··· Ausgewählter Text ···

Bei einem Doppelsternsystem mit vorgegebener Neigung der Bahnebene gegen die Sichtlinie wird es nur dann zu einem Bedeckungslichtwechsel kommen, wenn der gegenseitige Abstand der Komponenten hinreichend klein ist (siehe Abb. 1). Entsprechend dem 3. KEPLERschen Gesetz werden also Bedeckungssysteme mit großen Umlaufzeiten
\begin{displaymath}
U^2 = \frac{4\pi^2 \cdot a^3}{G \cdot (M_{\rm a} + M_{\rm b})} \, ,
\end{displaymath} (2)

selten erscheinen. Die Gleichung beschreibt die relative Bahn der Sekundärkomponente mit der scheinbaren Helligkeit $m_{\rm b}$ um die Hauptkomponente mit der Helligkeit $m_{\rm a}$. Dabei bedeuten $U$ die Umlaufzeit in Tagen, $M_{\rm a}$ und $M_{\rm b}$ die Massen der Komponenten in Einheiten der Sonnenmasse, $a$ die große Halbachse der Bahn der Sekundärkomponente bezüglich der Hauptkomponente in Astronomischen Einheiten und $G$ die Gravitationskonstante.

···

> **Aufgabenstellung A**:
Zitieren Sie aus dem Text über Bedeckungssysteme wortgetreu den Abschnitt von „Bei einem Doppelsternsystem“ bis einschließlich „und $G$ die Gravitationskonstante.“.
Der Text über Bedeckungssysteme und die Datensätze stammen aus verschiedenen Quellen.

··· Vorliegende Datensätze ···

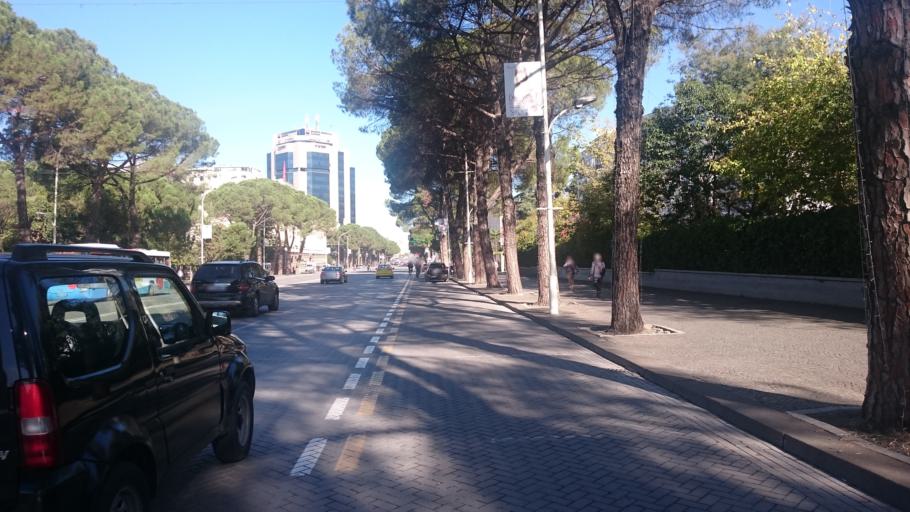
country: AL
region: Tirane
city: Tirana
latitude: 41.3199
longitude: 19.8209
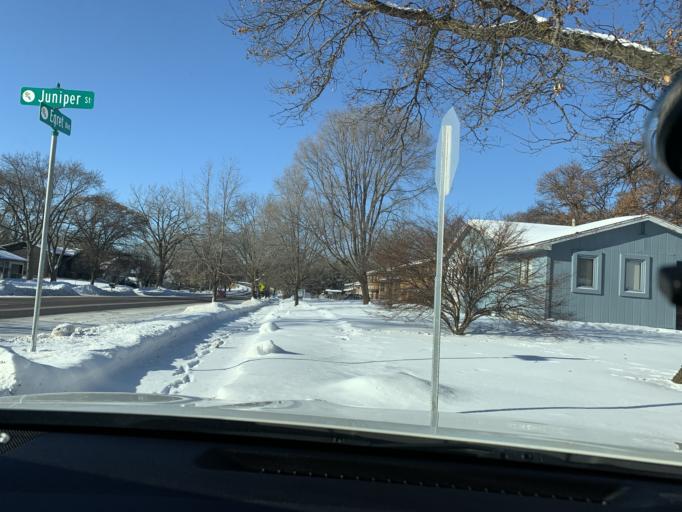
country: US
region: Minnesota
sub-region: Anoka County
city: Coon Rapids
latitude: 45.1639
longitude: -93.2798
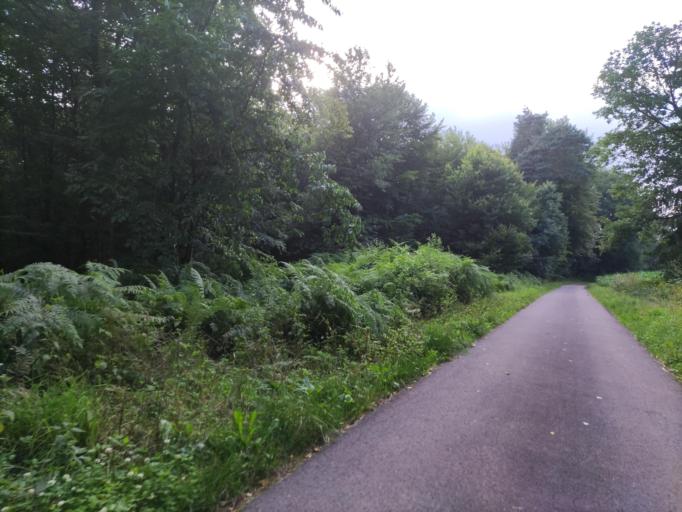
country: DE
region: Saarland
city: Nalbach
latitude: 49.4448
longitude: 6.7799
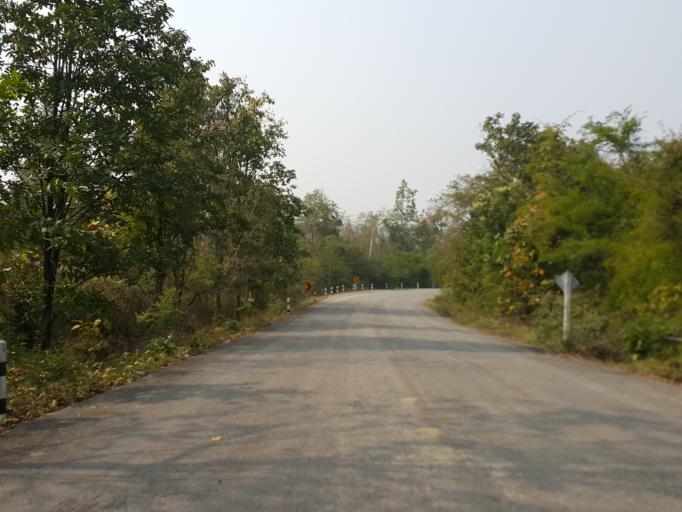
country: TH
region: Lampang
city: Mae Phrik
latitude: 17.4973
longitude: 99.0845
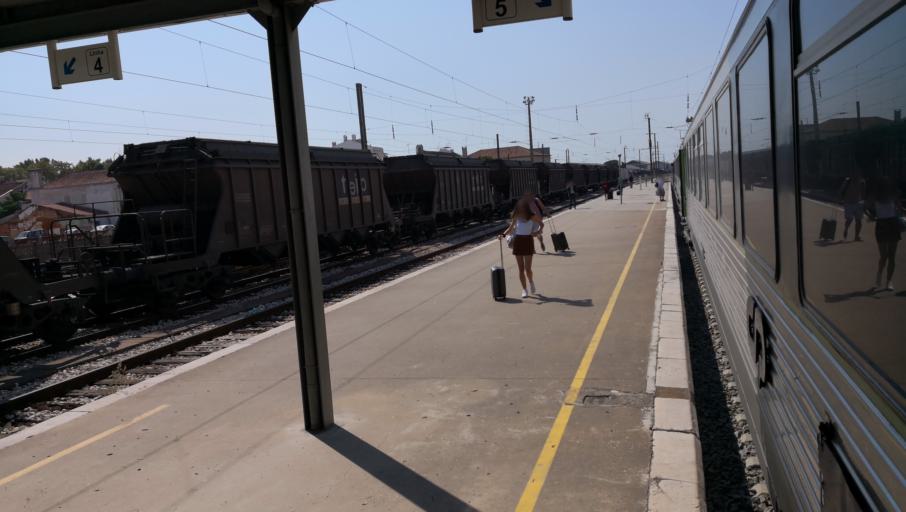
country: PT
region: Santarem
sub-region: Entroncamento
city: Entroncamento
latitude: 39.4614
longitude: -8.4738
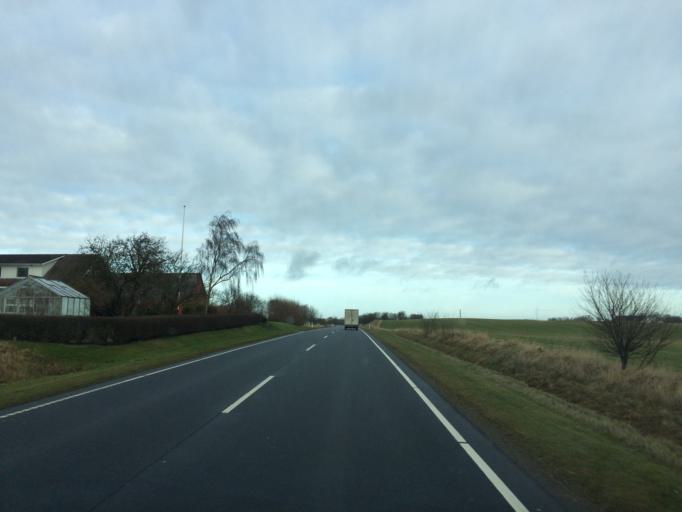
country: DK
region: Central Jutland
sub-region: Struer Kommune
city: Struer
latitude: 56.4602
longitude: 8.5437
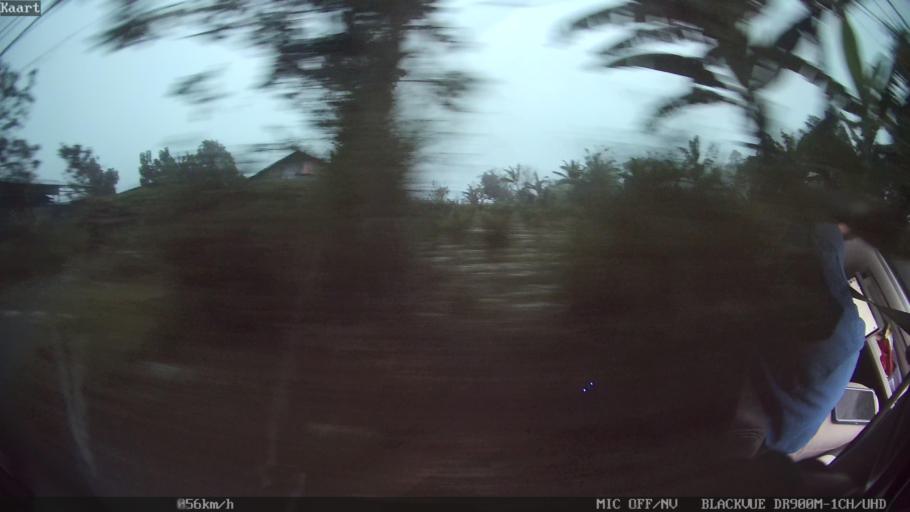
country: ID
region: Bali
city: Banjar Kedisan
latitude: -8.2984
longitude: 115.3107
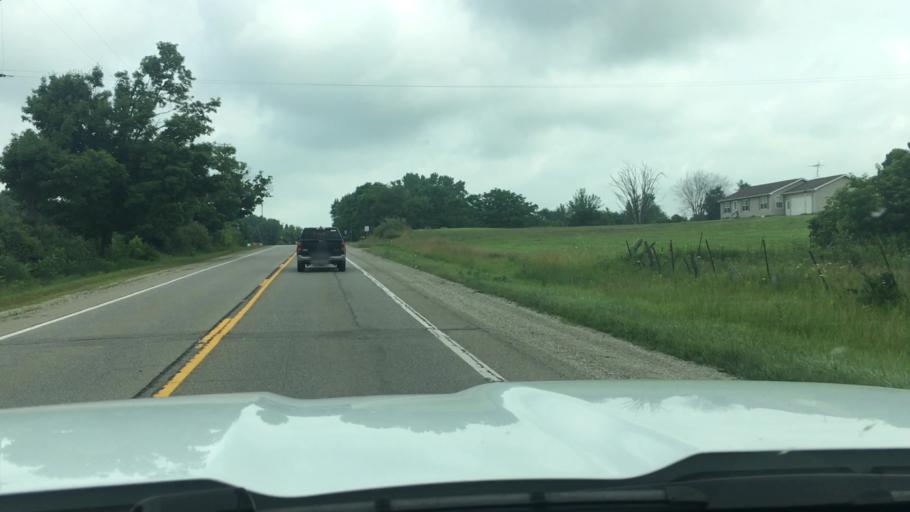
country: US
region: Michigan
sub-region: Lapeer County
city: Imlay City
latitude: 43.0713
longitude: -83.0750
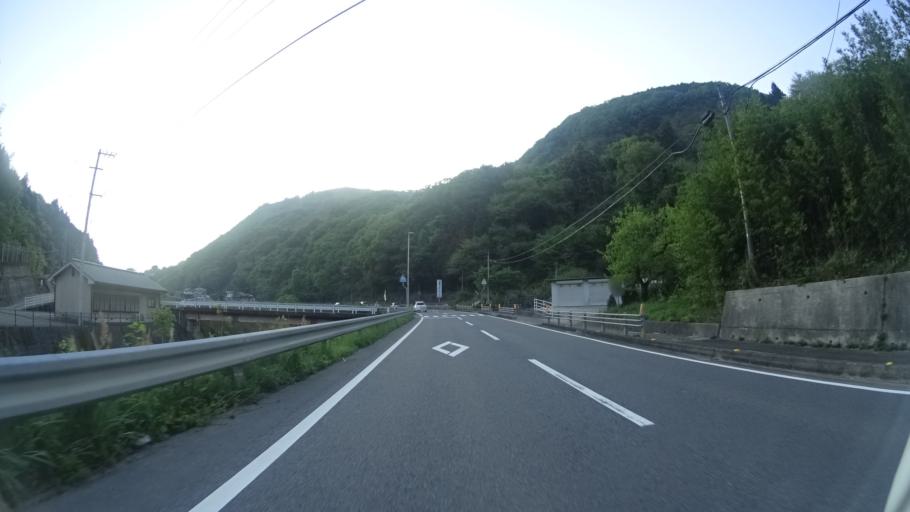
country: JP
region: Tokushima
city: Ikedacho
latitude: 34.0097
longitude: 133.7313
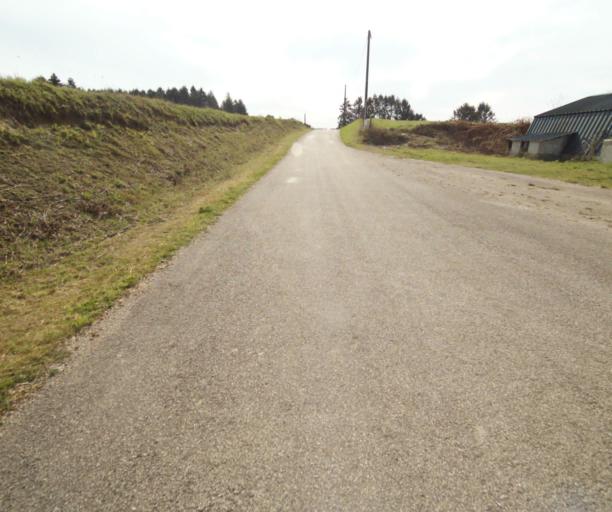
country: FR
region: Limousin
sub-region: Departement de la Correze
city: Correze
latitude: 45.3521
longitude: 1.8684
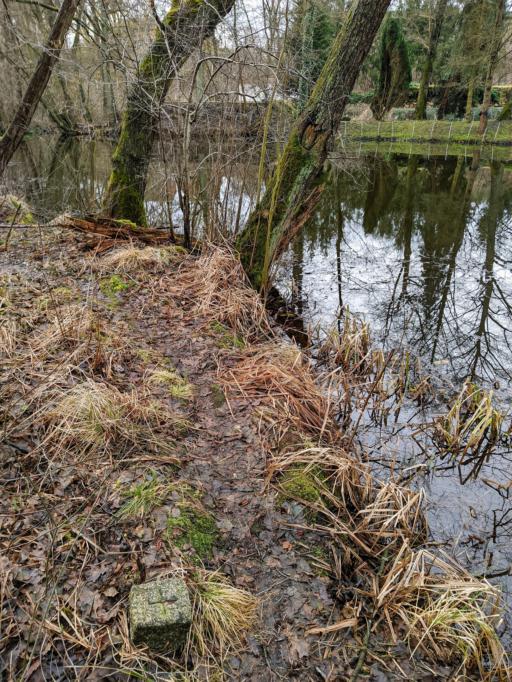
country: PL
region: Lubusz
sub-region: Powiat swiebodzinski
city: Miedzylesie
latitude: 52.1189
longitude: 15.4144
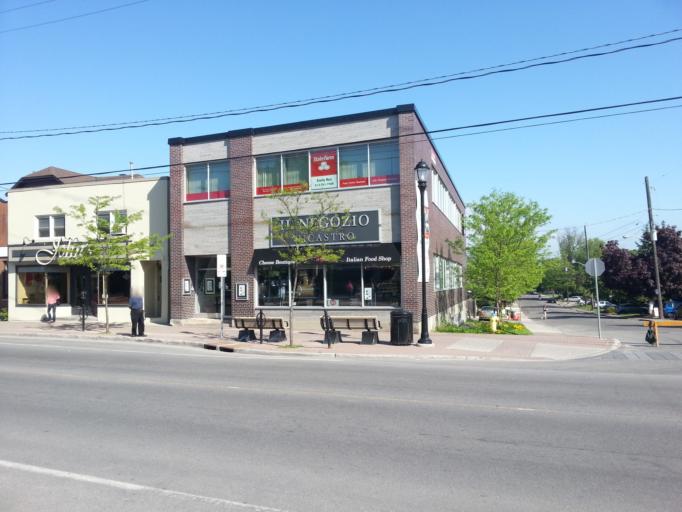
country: CA
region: Ontario
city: Ottawa
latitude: 45.3982
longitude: -75.7385
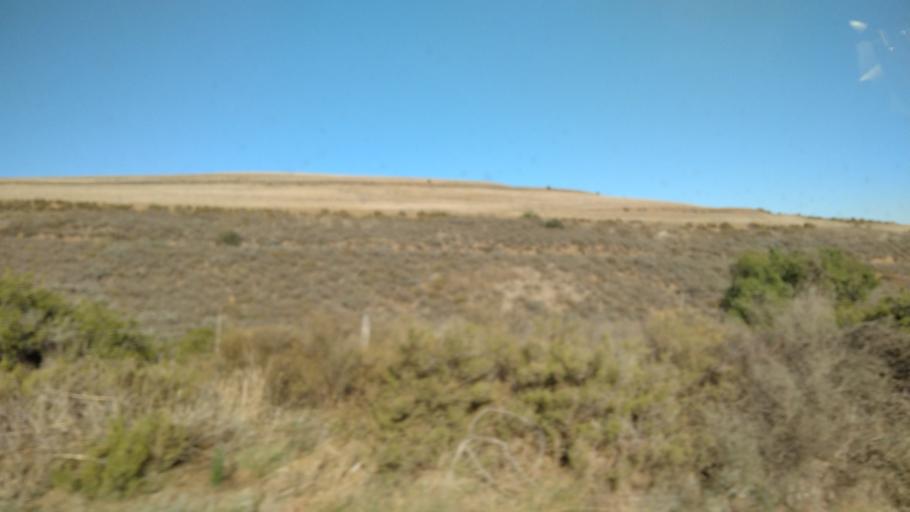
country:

···

> **Aufgabenstellung B**:
Drucken Sie aus den Datensätzen nur die Zeilen von der Zeile mit „city: Coon Rapids“ bis einschließlich zum Ende der Datensätze unverändert ab. Lassen Sie die Bilder dabei weg.

> **Lösung A**:
Bei einem Doppelsternsystem mit vorgegebener Neigung der Bahnebene gegen die Sichtlinie wird es nur dann zu einem Bedeckungslichtwechsel kommen, wenn der gegenseitige Abstand der Komponenten hinreichend klein ist (siehe Abb. 1). Entsprechend dem 3. KEPLERschen Gesetz werden also Bedeckungssysteme mit großen Umlaufzeiten
\begin{displaymath}
U^2 = \frac{4\pi^2 \cdot a^3}{G \cdot (M_{\rm a} + M_{\rm b})} \, ,
\end{displaymath} (2)

selten erscheinen. Die Gleichung beschreibt die relative Bahn der Sekundärkomponente mit der scheinbaren Helligkeit $m_{\rm b}$ um die Hauptkomponente mit der Helligkeit $m_{\rm a}$. Dabei bedeuten $U$ die Umlaufzeit in Tagen, $M_{\rm a}$ und $M_{\rm b}$ die Massen der Komponenten in Einheiten der Sonnenmasse, $a$ die große Halbachse der Bahn der Sekundärkomponente bezüglich der Hauptkomponente in Astronomischen Einheiten und $G$ die Gravitationskonstante.

> **Lösung B**:
city: Coon Rapids
latitude: 45.1639
longitude: -93.2798
country: DE
region: Saarland
city: Nalbach
latitude: 49.4448
longitude: 6.7799
country: TH
region: Lampang
city: Mae Phrik
latitude: 17.4973
longitude: 99.0845
country: PT
region: Santarem
sub-region: Entroncamento
city: Entroncamento
latitude: 39.4614
longitude: -8.4738
country: DK
region: Central Jutland
sub-region: Struer Kommune
city: Struer
latitude: 56.4602
longitude: 8.5437
country: ID
region: Bali
city: Banjar Kedisan
latitude: -8.2984
longitude: 115.3107
country: US
region: Michigan
sub-region: Lapeer County
city: Imlay City
latitude: 43.0713
longitude: -83.0750
country: JP
region: Tokushima
city: Ikedacho
latitude: 34.0097
longitude: 133.7313
country: FR
region: Limousin
sub-region: Departement de la Correze
city: Correze
latitude: 45.3521
longitude: 1.8684
country: PL
region: Lubusz
sub-region: Powiat swiebodzinski
city: Miedzylesie
latitude: 52.1189
longitude: 15.4144
country: CA
region: Ontario
city: Ottawa
latitude: 45.3982
longitude: -75.7385
country:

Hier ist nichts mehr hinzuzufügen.